Simulated server call (server.dart)

import ‘dart:convert’;
import ‘dart:io’;

void main() {
var server = HttpServer.bind(InternetAddress.loopbackIPv4, 8080);
server.then((HttpServer server) {
print(“Server is running on localhost:8080”);
server.listen((HttpRequest request) {
if (request.method == ‘GET’ && request.uri.path == ‘/user’) {
var jsonResponse = jsonEncode({
‘name’: ‘John Doe’,
‘age’: 30,
});
request.response
..statusCode = HttpStatus.ok
..headers.contentType = ContentType.json
..write(jsonResponse)
..close();
}
});
});
}

Step 2. Receiving data from the server

We will use the http package in Dart to make a GET request to the server and receive the JSON data.

HTTP request and data transformation (main.dart)

import ‘dart:convert’;
import ‘package:http/http.dart’ as http;
import ‘user.dart’;

Future<Map<String, dynamic>> fetchUserData() async {
final response = await http.get(Uri.parse(‘http://localhost:8080/user’));

if (response.statusCode == 200) {
return jsonDecode(response.body);
} else {
throw Exception(‘Failed to load user data’);
}
}

Future<void> main() async {
final userData = await fetchUserData();
final user = User.fromJson(userData);

print(‘User: ${user.name}, Age: ${user.age}’);
}

Conclusion

The addition of macros to Google’s Dart programming language, particularly in version 3.4.0, represents a significant step toward reducing code redundancy and increasing productivity in software development.

Macros, which are completely integrated into Dart, provide a unified alternative to external libraries, promoting consistency and compatibility throughout the language ecosystem.
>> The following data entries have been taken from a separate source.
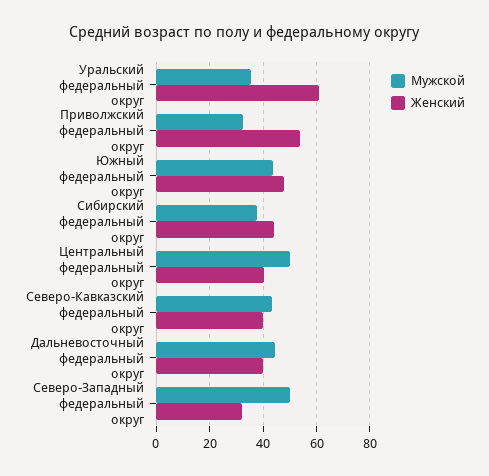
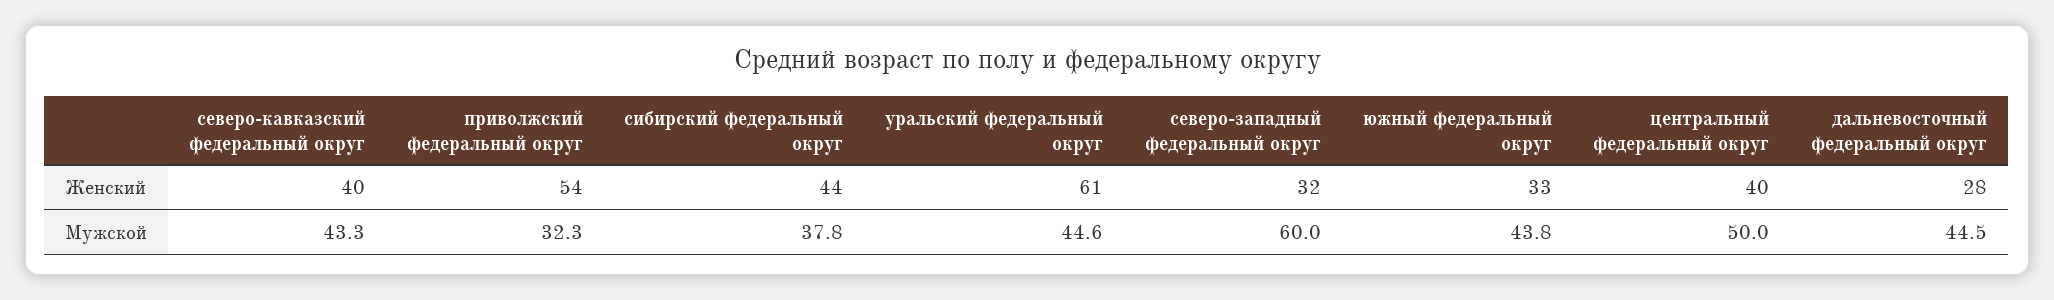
Мужской, Уральский федеральный округ: 35 -> 44.6
Женский, Южный федеральный округ: 47.5 -> 33
Женский, Дальневосточный федеральный округ: 40 -> 28
Мужской, Северо-Западный федеральный округ: 50 -> 60

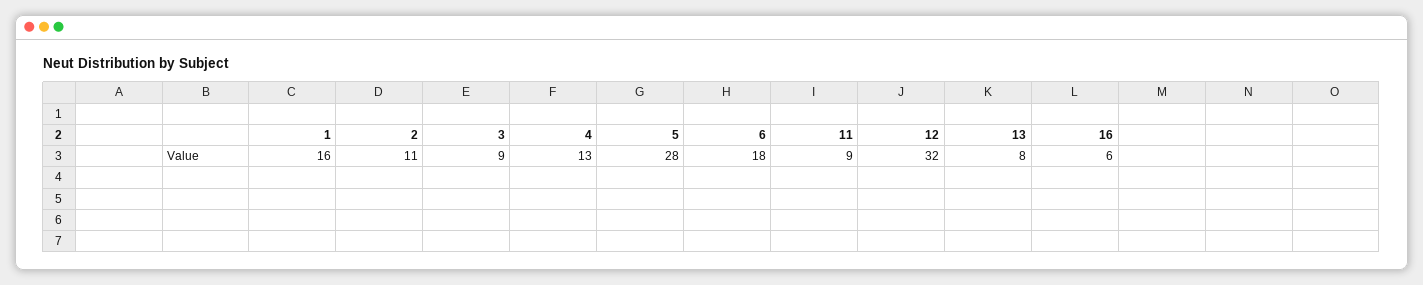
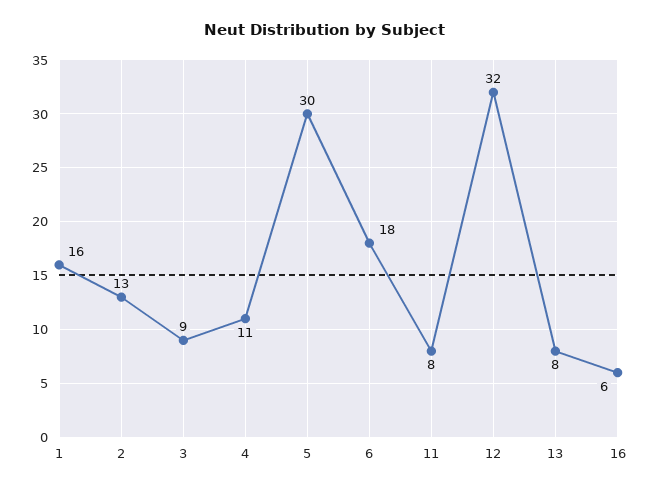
2: 11 -> 13
4: 13 -> 11
5: 28 -> 30
11: 9 -> 8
This integration not only streamlines development processes, but also minimizes the need for additional dependencies, resulting in cleaner and more manageable codebases.

Furthermore, macros’ ability to execute code generation during compile time improves efficiency over runtime alternatives while also giving developers with greater customization and flexibility. Practical examples highlight macros’ ability to automate activities such as JSON serialization and immutable class generation, allowing developers to focus on essential functions rather than repetitive writing.